# EXCERPTED RECORDS
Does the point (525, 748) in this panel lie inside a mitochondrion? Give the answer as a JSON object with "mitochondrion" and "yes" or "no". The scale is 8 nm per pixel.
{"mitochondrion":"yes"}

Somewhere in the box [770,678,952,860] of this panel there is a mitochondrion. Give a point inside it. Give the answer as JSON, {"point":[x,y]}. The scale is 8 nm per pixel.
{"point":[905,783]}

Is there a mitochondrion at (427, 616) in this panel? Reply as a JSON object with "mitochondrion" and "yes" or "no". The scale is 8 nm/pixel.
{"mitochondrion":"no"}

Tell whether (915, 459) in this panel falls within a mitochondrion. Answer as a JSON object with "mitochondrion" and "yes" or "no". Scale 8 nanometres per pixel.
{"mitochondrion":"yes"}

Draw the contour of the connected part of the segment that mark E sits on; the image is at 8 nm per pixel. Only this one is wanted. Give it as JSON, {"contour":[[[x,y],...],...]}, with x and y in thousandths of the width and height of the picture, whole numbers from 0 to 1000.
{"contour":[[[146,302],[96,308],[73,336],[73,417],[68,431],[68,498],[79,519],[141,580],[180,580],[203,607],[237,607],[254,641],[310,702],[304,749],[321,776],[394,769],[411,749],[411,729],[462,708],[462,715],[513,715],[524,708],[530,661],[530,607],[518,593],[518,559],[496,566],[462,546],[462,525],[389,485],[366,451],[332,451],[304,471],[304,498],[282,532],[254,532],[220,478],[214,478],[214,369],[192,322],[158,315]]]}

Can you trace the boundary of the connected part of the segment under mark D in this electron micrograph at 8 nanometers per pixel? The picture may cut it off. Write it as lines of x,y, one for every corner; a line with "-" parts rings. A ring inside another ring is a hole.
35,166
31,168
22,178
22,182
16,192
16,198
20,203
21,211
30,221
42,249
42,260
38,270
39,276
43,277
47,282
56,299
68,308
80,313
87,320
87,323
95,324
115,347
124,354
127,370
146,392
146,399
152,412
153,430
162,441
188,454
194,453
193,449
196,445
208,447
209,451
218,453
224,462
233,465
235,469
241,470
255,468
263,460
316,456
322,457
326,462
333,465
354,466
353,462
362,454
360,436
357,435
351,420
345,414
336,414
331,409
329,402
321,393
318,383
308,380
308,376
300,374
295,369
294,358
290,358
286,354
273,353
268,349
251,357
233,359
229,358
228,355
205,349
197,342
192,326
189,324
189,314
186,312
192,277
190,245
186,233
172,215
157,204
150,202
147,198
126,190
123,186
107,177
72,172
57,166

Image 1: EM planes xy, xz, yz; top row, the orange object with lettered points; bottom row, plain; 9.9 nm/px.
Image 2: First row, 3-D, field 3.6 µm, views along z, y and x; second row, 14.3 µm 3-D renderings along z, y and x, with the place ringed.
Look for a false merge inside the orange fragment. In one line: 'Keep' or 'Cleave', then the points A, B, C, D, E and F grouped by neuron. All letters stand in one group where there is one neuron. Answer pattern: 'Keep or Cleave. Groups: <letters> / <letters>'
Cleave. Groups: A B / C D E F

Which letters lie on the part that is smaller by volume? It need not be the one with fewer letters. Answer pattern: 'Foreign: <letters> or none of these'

# WHAT THE EXERCISE ASKS
Write out an exact transcription of the line with "Look for a false" and of each line after it; stop at the end of the records.

# YOUR RESPONSE
Look for a false merge inside the orange fragment. In one line: 'Keep' or 'Cleave', then the points A, B, C, D, E and F grouped by neuron. All letters stand in one group where there is one neuron. Answer pattern: 'Keep or Cleave. Groups: <letters> / <letters>'
Cleave. Groups: A B / C D E F

Which letters lie on the part that is smaller by volume? It need not be the one with fewer letters. Answer pattern: 'Foreign: <letters> or none of these'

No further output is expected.